(Stored items)
==============================

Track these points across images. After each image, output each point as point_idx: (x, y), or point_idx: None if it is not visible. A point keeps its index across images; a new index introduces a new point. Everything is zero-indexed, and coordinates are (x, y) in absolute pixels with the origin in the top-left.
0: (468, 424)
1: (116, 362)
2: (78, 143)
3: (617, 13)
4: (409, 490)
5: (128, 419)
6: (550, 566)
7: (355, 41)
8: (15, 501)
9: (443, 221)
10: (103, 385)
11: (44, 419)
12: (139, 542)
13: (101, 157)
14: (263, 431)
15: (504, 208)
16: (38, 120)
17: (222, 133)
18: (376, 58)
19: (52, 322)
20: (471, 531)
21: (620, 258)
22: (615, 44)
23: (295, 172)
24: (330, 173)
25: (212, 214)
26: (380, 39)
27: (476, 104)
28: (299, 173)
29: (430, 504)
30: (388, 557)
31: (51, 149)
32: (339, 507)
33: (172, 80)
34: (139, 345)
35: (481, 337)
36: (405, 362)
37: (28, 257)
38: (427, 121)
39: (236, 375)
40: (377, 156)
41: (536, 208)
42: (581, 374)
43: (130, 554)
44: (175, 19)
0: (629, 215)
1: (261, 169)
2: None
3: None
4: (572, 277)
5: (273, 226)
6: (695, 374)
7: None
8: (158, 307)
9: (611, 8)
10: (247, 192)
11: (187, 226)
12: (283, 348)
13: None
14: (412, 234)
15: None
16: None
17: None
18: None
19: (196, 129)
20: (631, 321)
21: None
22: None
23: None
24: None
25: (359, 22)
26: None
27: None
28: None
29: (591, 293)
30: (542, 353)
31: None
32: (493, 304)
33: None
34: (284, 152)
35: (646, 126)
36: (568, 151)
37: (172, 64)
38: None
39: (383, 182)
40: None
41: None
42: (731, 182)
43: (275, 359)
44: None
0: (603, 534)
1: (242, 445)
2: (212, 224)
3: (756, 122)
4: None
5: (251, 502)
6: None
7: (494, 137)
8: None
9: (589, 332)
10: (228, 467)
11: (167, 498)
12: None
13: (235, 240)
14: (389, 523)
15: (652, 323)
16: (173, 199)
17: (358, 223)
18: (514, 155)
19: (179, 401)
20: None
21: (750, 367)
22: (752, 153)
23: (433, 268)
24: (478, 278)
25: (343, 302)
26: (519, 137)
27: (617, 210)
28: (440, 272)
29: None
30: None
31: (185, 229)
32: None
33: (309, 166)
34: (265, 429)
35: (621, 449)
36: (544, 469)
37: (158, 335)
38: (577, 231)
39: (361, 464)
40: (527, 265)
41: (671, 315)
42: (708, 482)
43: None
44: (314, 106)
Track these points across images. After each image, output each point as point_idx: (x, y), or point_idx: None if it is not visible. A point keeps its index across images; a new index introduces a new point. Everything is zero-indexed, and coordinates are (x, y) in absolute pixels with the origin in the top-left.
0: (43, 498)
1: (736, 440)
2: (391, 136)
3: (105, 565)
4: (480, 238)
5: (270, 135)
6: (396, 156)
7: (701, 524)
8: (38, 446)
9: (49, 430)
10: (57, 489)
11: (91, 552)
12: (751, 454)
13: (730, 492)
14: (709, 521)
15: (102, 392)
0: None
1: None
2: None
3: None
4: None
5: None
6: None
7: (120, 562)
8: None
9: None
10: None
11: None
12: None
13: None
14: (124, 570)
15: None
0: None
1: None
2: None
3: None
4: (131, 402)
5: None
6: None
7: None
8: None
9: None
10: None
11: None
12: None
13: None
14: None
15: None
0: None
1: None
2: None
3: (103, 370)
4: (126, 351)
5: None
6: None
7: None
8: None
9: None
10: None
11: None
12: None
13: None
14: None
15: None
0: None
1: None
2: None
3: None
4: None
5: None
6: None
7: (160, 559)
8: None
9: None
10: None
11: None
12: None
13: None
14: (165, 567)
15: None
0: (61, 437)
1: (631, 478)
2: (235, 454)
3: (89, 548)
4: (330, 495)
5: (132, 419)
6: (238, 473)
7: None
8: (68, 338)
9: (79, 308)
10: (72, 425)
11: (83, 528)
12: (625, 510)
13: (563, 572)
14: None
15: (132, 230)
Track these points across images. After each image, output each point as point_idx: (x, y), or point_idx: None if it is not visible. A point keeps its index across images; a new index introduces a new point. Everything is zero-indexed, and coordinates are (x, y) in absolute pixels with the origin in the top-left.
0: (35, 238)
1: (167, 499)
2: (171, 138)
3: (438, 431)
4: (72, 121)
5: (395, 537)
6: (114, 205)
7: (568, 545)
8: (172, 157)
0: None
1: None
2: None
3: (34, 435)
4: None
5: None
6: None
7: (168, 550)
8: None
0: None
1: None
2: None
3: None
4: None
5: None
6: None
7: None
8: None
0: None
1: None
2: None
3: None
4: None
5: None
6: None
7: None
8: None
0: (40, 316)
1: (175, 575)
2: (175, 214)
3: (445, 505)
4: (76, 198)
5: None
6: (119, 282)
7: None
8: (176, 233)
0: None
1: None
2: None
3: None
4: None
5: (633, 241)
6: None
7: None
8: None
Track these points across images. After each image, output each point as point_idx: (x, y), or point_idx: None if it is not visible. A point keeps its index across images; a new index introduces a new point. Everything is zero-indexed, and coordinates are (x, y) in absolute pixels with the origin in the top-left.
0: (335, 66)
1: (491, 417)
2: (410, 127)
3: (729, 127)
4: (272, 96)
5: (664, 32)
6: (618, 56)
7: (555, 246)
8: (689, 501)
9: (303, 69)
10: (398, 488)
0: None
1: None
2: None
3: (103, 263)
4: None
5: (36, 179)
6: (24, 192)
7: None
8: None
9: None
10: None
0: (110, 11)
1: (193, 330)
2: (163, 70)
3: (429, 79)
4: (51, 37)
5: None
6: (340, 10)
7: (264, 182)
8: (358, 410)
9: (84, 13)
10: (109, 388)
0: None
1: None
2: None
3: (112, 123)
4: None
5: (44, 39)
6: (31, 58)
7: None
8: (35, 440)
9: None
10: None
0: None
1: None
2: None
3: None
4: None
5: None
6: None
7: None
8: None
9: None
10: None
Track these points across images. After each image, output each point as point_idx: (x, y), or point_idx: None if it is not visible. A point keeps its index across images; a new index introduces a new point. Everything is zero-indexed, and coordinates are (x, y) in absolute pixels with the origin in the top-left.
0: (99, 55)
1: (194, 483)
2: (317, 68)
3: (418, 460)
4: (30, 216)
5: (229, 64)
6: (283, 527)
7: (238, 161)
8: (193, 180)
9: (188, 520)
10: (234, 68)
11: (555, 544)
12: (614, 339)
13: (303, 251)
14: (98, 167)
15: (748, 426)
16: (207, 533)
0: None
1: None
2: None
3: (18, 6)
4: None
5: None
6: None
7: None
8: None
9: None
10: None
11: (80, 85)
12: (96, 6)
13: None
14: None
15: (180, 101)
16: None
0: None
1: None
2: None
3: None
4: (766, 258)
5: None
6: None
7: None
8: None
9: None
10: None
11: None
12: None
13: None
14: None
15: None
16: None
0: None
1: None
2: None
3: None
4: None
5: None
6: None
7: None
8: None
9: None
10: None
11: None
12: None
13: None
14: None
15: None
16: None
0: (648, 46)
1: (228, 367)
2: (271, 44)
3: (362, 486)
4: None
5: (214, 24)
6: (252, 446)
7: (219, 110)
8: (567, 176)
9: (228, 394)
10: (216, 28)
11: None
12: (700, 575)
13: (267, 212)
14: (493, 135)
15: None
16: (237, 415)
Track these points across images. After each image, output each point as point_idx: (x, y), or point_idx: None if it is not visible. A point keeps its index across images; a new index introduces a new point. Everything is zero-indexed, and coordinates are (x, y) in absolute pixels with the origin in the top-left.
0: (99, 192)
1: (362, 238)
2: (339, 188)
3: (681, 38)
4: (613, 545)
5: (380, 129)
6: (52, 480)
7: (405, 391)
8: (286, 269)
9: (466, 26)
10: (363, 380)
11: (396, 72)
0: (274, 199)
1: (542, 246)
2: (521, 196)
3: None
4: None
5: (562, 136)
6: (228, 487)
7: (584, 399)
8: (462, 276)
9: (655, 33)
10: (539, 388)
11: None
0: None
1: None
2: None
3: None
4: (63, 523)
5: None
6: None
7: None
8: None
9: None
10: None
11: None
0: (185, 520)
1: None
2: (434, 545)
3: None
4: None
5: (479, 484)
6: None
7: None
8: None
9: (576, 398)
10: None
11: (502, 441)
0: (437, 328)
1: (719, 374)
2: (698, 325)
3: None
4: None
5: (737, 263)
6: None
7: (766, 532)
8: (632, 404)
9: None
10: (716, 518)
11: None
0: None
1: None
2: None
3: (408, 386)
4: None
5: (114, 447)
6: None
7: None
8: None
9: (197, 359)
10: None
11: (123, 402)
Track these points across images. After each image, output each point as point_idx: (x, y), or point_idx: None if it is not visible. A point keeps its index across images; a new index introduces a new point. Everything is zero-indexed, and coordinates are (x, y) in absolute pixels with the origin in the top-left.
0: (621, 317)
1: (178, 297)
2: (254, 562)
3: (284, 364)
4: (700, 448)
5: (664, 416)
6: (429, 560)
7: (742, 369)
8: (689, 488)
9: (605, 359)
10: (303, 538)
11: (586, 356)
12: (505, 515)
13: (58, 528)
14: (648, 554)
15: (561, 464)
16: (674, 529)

==============================

Transcribe verbatim the lines from the first line through the line containing "27: (617, 210)", including both.

Track these points across images. After each image, output each point as point_idx: (x, y), or point_idx: None if it is not visible. A point keeps its index across images; a new index introduces a new point. Everything is zero-indexed, and coordinates are (x, y) in absolute pixels with the origin in the top-left.
0: (468, 424)
1: (116, 362)
2: (78, 143)
3: (617, 13)
4: (409, 490)
5: (128, 419)
6: (550, 566)
7: (355, 41)
8: (15, 501)
9: (443, 221)
10: (103, 385)
11: (44, 419)
12: (139, 542)
13: (101, 157)
14: (263, 431)
15: (504, 208)
16: (38, 120)
17: (222, 133)
18: (376, 58)
19: (52, 322)
20: (471, 531)
21: (620, 258)
22: (615, 44)
23: (295, 172)
24: (330, 173)
25: (212, 214)
26: (380, 39)
27: (476, 104)
28: (299, 173)
29: (430, 504)
30: (388, 557)
31: (51, 149)
32: (339, 507)
33: (172, 80)
34: (139, 345)
35: (481, 337)
36: (405, 362)
37: (28, 257)
38: (427, 121)
39: (236, 375)
40: (377, 156)
41: (536, 208)
42: (581, 374)
43: (130, 554)
44: (175, 19)
0: (629, 215)
1: (261, 169)
2: None
3: None
4: (572, 277)
5: (273, 226)
6: (695, 374)
7: None
8: (158, 307)
9: (611, 8)
10: (247, 192)
11: (187, 226)
12: (283, 348)
13: None
14: (412, 234)
15: None
16: None
17: None
18: None
19: (196, 129)
20: (631, 321)
21: None
22: None
23: None
24: None
25: (359, 22)
26: None
27: None
28: None
29: (591, 293)
30: (542, 353)
31: None
32: (493, 304)
33: None
34: (284, 152)
35: (646, 126)
36: (568, 151)
37: (172, 64)
38: None
39: (383, 182)
40: None
41: None
42: (731, 182)
43: (275, 359)
44: None
0: (603, 534)
1: (242, 445)
2: (212, 224)
3: (756, 122)
4: None
5: (251, 502)
6: None
7: (494, 137)
8: None
9: (589, 332)
10: (228, 467)
11: (167, 498)
12: None
13: (235, 240)
14: (389, 523)
15: (652, 323)
16: (173, 199)
17: (358, 223)
18: (514, 155)
19: (179, 401)
20: None
21: (750, 367)
22: (752, 153)
23: (433, 268)
24: (478, 278)
25: (343, 302)
26: (519, 137)
27: (617, 210)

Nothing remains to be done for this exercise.